The new initiative features a dual-model approach: Gemini Robotics 1.5 and Gemini Robotics-ER 1.5. Gemini Robotics 1.5 is described as a vision-language-action (VLA) model that translates visual information and instructions into motor commands for robots. Its counterpart, Gemini Robotics-ER 1.5, is a vision-language model (VLM) focused on embodied reasoning, excelling at planning, making logical decisions within physical environments, and natively calling digital tools like Google Search.

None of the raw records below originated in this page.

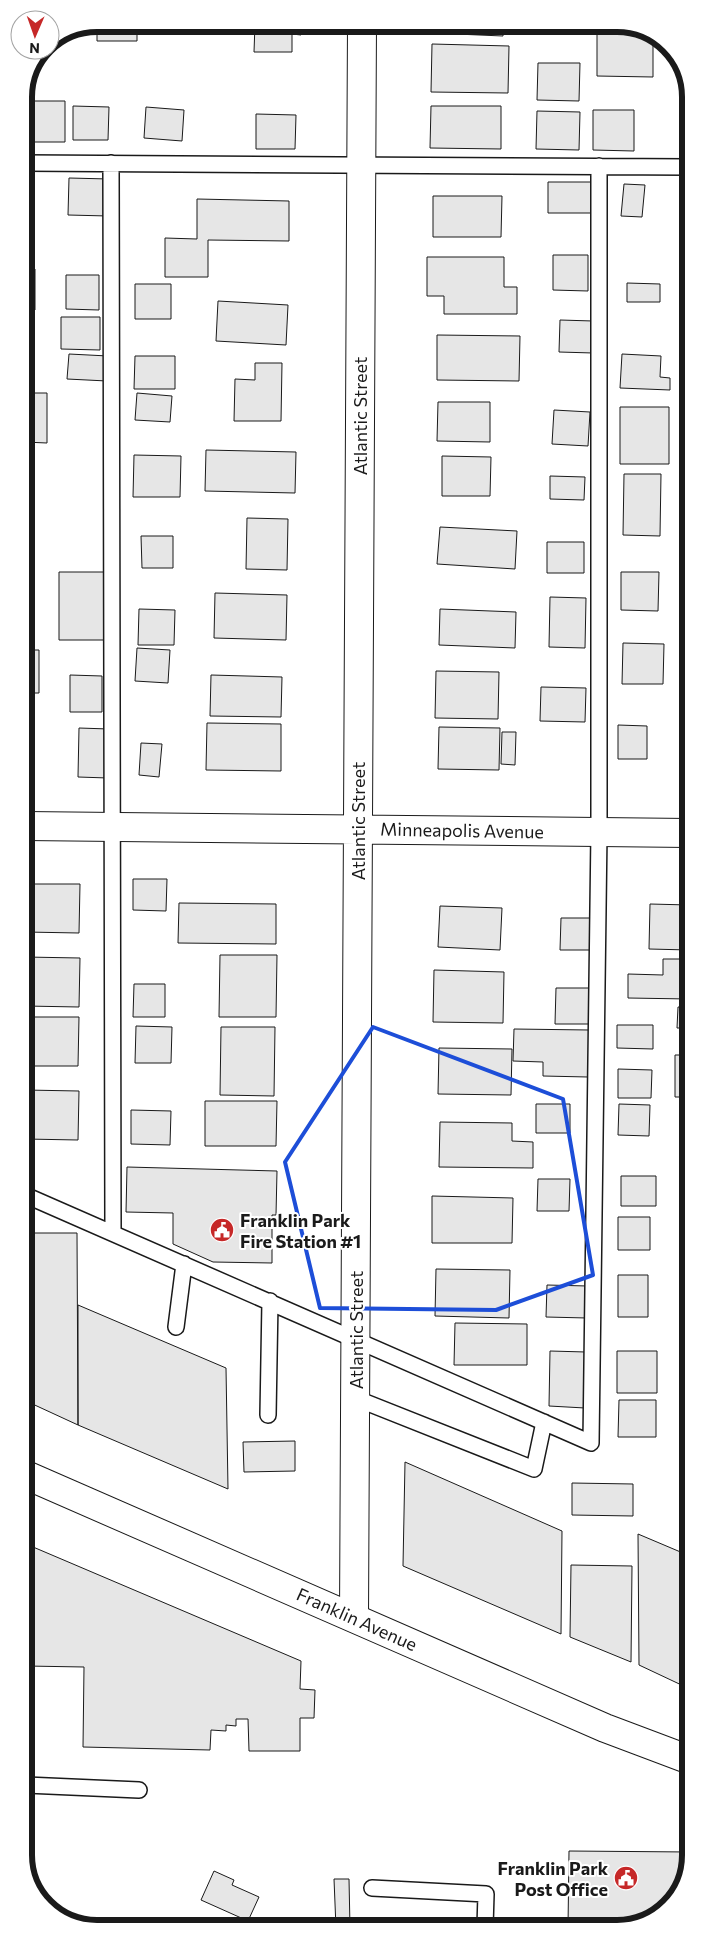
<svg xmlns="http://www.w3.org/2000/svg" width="714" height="1953" viewBox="0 0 714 1953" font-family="Commissioner,sans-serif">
	<rect width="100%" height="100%" fill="#fff"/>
	<path fill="#e6e6e6" stroke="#1a1a1a" d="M 97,24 L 137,24 L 137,41 L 97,41 Z
		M 255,24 L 301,24 L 301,35 L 292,34 L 292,52 L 254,52 Z
		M 432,24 L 503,24 L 503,36 L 432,33 Z
		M 597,24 L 622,24 L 653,36 L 653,77 L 597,76 Z
		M 432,44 L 509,46 L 508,93 L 431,92 Z
		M 538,63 L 580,63 L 579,101 L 537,100 Z
		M 28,101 L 65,101 L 65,142 L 28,142 Z
		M 73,106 L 109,107 L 108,140 L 73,140 Z
		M 431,106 L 501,106 L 501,149 L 430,148 Z
		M 146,107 L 184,110 L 182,141 L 144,138 Z
		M 593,110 L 634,110 L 634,151 L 593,150 Z
		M 537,111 L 580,112 L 579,150 L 536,149 Z
		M 256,114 L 296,115 L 295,149 L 256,149 Z
		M 69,178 L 109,179 L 108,216 L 68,215 Z
		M 548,182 L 592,182 L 592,213 L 548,213 Z
		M 624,184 L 645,185 L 642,217 L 621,216 Z
		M 24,188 L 28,188 L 28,237 L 24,237 Z
		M 433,196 L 502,196 L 501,237 L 433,237 Z
		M 197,199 L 289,201 L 289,241 L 208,240 L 208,277 L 165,277 L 165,238 L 197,239 Z
		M 553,255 L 588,255 L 588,291 L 553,290 Z
		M 427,257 L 504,257 L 504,287 L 517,287 L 517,314 L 444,314 L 444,296 L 427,296 Z
		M 24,268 L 35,269 L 35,310 L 24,310 Z
		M 66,275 L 99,275 L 99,310 L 66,309 Z
		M 627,283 L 660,284 L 660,302 L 627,302 Z
		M 135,284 L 171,284 L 171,319 L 135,319 Z
		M 218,301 L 288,305 L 286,345 L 216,341 Z
		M 61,317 L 100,317 L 100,350 L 61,349 Z
		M 24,319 L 33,319 L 32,348 L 24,348 Z
		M 560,320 L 593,321 L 593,353 L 559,352 Z
		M 684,323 L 688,323 L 688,357 L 683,357 Z
		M 437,335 L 520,336 L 519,381 L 437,380 Z
		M 24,353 L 34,353 L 34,383 L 24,383 Z
		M 69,354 L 108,356 L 107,381 L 67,379 Z
		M 622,354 L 661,356 L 660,377 L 670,378 L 670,390 L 620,388 Z
		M 135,356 L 175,356 L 175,389 L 134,389 Z
		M 255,363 L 282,363 L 281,421 L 234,421 L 235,379 L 255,380 Z
		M 24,393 L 47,393 L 47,443 L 24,442 Z
		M 137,393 L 172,396 L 170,422 L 135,420 Z
		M 438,402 L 490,402 L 490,442 L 437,441 Z
		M 620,407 L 669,407 L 669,464 L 620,464 Z
		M 554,410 L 590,412 L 588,446 L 552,444 Z
		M 206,450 L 296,452 L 295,493 L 205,491 Z
		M 134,455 L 181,456 L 180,497 L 133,497 Z
		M 442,456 L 491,457 L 490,496 L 442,496 Z
		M 624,474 L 661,474 L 660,536 L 623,535 Z
		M 550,476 L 585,477 L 584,500 L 550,499 Z
		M 686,479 L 688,479 L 688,518 L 686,518 Z
		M 247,518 L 288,519 L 287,570 L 246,569 Z
		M 440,527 L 517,531 L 515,569 L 437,564 Z
		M 141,536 L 173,536 L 173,568 L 142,568 Z
		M 547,542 L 584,542 L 584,573 L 547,573 Z
		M 59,572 L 105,572 L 105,640 L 59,640 Z
		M 621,572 L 659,572 L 658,611 L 621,610 Z
		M 215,593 L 287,595 L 286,640 L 214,638 Z
		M 550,597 L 586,598 L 585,648 L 549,647 Z
		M 139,609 L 175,610 L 174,645 L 138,645 Z
		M 440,609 L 516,612 L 515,648 L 439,645 Z
		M 623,643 L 664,644 L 663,684 L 622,684 Z
		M 137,648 L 170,650 L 168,683 L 135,681 Z
		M 25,650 L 39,650 L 39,693 L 25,693 Z
		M 436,671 L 499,672 L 498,719 L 435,718 Z
		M 70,675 L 102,676 L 102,712 L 70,712 Z
		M 211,675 L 282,677 L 281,717 L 210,716 Z
		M 541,687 L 586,688 L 585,722 L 540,721 Z
		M 207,723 L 281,724 L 281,771 L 206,770 Z
		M 618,725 L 647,726 L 647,759 L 618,759 Z
		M 439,727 L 500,728 L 499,770 L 438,769 Z
		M 79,728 L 109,729 L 108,778 L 78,777 Z
		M 502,732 L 516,732 L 515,765 L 501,764 Z
		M 141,743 L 162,744 L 159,777 L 139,775 Z
		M 133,879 L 167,879 L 166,911 L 133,910 Z
		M 25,884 L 80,884 L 79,933 L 25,932 Z
		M 179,903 L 276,904 L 276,944 L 178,943 Z
		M 650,904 L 689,905 L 689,950 L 649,949 Z
		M 440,906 L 502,908 L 500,950 L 438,947 Z
		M 561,918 L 591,918 L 590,950 L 560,950 Z
		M 220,955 L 277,955 L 276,1017 L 219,1017 Z
		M 25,957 L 80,958 L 79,1007 L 25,1006 Z
		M 663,959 L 689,959 L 689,999 L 628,998 L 628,974 L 663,975 Z
		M 434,970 L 504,972 L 503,1023 L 433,1022 Z
		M 134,984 L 165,984 L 165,1017 L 133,1017 Z
		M 556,988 L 589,988 L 589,1024 L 555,1024 Z
		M 678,1007 L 689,1007 L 689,1028 L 677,1028 Z
		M 25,1017 L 79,1017 L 78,1066 L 25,1066 Z
		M 617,1025 L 653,1025 L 653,1049 L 617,1048 Z
		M 136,1026 L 172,1027 L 171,1063 L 135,1063 Z
		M 221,1027 L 275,1027 L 274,1096 L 220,1095 Z
		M 514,1029 L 589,1030 L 588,1077 L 543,1076 L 543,1062 L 513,1061 Z
		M 439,1048 L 512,1049 L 511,1095 L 438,1094 Z
		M 675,1055 L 689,1055 L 689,1097 L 675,1097 Z
		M 618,1069 L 652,1070 L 651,1098 L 618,1098 Z
		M 25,1090 L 79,1091 L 78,1140 L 25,1139 Z
		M 205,1101 L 277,1101 L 276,1146 L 205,1146 Z
		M 536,1104 L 570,1104 L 570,1133 L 536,1133 Z
		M 619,1104 L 650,1105 L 649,1136 L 618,1135 Z
		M 131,1110 L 171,1111 L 170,1145 L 131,1144 Z
		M 440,1122 L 512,1123 L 512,1141 L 533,1142 L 533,1168 L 439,1167 Z
		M 127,1167 L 277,1171 L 276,1215 L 272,1215 L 272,1263 L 213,1262 L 173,1244 L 173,1213 L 126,1212 Z
		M 621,1176 L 656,1176 L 656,1206 L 621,1206 Z
		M 538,1179 L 570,1179 L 569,1211 L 537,1211 Z
		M 432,1196 L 513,1198 L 512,1243 L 432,1243 Z
		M 618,1217 L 650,1217 L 650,1250 L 618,1250 Z
		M 25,1233 L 77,1233 L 78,1425 L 26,1401 Z
		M 436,1269 L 510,1270 L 509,1318 L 435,1316 Z
		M 618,1275 L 648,1275 L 648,1317 L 618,1317 Z
		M 547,1285 L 588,1286 L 587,1318 L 546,1317 Z
		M 78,1305 L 226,1368 L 228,1489 L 78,1425 Z
		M 455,1323 L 527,1324 L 527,1365 L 454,1365 Z
		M 550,1351 L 586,1352 L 585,1408 L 549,1406 Z
		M 617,1351 L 657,1351 L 657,1393 L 617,1393 Z
		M 619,1400 L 656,1400 L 656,1437 L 618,1437 Z
		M 295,1441 L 295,1471 L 244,1472 L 243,1442 Z
		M 405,1462 L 562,1531 L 561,1634 L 403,1566 Z
		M 572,1483 L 633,1484 L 633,1516 L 572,1515 Z
		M 638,1534 L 690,1556 L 690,1689 L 639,1665 Z
		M 26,1544 L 301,1661 L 300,1689 L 315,1690 L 314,1718 L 300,1718 L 300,1751 L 249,1751 L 248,1719 L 236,1719 L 236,1726 L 226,1725 L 226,1731 L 211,1730 L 210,1750 L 83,1747 L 84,1667 L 26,1666 Z
		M 571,1565 L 632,1566 L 631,1662 L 570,1637 Z
		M 569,1851 L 690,1852 L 690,1856 L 675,1900 L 636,1927 L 568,1927 Z
		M 214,1871 L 234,1880 L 232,1885 L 259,1897 L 248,1921 L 201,1900 Z
		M 334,1879 L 349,1879 L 350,1928 L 336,1928 Z"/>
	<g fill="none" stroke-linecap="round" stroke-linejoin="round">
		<g stroke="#1a1a1a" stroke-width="18">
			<path id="lane" d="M 24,163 L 688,167
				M 111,163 L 113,1233
				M 25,1195 L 591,1443 L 599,832 L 599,166
				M 176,1327 L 184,1264
				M 355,1398 L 534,1469 L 544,1422
				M 268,1415 L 270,1301
				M 26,1785 L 139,1790
				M 372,1888 L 486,1894 L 485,1927"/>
		</g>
		<g stroke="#1a1a1a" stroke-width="30">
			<path id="street" d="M 25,826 L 689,833
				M 354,1617 L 362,24"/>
		</g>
		<g stroke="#1a1a1a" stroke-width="30">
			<path id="secondary" d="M 26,1475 L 605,1728 L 690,1760"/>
		</g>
		<use href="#lane" stroke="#fff" stroke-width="15"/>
		<use href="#street" stroke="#fff" stroke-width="28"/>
		<use href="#secondary" stroke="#fff" stroke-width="28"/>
	</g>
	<path fill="none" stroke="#1d4ed8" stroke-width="4" stroke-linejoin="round" d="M 373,1027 L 563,1099 L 593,1275 L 496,1310 L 320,1308 L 285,1162 Z"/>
	<defs>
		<g id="civic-disc" transform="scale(1.25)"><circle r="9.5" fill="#c62828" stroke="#fff"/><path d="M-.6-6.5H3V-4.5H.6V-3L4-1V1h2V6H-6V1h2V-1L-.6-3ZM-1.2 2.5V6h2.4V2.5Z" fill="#fff"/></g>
	</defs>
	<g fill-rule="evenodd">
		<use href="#civic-disc" x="222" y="1230"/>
		<use href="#civic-disc" x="626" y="1878"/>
	</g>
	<g text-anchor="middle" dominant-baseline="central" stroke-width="4" stroke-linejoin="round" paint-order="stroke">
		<g font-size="18" fill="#1a1a1a" stroke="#fff">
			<text transform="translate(360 416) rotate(-90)">Atlantic Street</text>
			<text transform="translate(358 821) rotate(-90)">Atlantic Street</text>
			<text transform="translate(462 830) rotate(1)">Minneapolis Avenue</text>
			<text transform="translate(356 1330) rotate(-90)">Atlantic Street</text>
			<text transform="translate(357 1619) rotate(24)">Franklin Avenue</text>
		</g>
		<g font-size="18" font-weight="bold" fill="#1a1a1a" stroke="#fff" text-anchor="start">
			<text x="240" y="1220">Franklin Park<tspan x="240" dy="21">Fire Station #1</tspan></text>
			<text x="608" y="1868" text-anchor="end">Franklin Park<tspan x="608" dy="21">Post Office</tspan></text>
		</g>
	</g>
	<path d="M0 0H714V1953H0ZM97 32H617A65 65 0 0 1 682 97V1855A65 65 0 0 1 617 1920H97A65 65 0 0 1 32 1855V97A65 65 0 0 1 97 32Z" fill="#fff" fill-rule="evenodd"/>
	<path fill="none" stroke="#1a1a1a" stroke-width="6" d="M97 32H617A65 65 0 0 1 682 97V1855A65 65 0 0 1 617 1920H97A65 65 0 0 1 32 1855V97A65 65 0 0 1 97 32Z"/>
	<g transform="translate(35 35) rotate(182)"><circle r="24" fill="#ffffff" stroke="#a3a3a3"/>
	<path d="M0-4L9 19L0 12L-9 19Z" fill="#c62828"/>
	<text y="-8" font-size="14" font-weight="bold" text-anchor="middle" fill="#1a1a1a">N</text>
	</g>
</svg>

A key advancement highlighted is the models' ability to "think before acting," allowing robots to generate internal reasoning sequences to tackle semantically complex tasks. This enables them to break down longer tasks into simpler segments and generalize learning across different robot embodiments, accelerating skill acquisition. For instance, tasks learned on one robot can be transferred to others, regardless of their physical form.

Google DeepMind emphasized that Gemini Robotics-ER 1.5 is now available to developers via the Gemini API in Google AI Studio, while Gemini Robotics 1.5 is accessible to select partners and through a trusted tester program. These models are expected to enhance robot usability by allowing natural language commands and increasing autonomy in open-ended environments. The company also stressed its commitment to safety, implementing a holistic approach through its Responsibility & Safety Council to ensure responsible deployment in human-centric settings.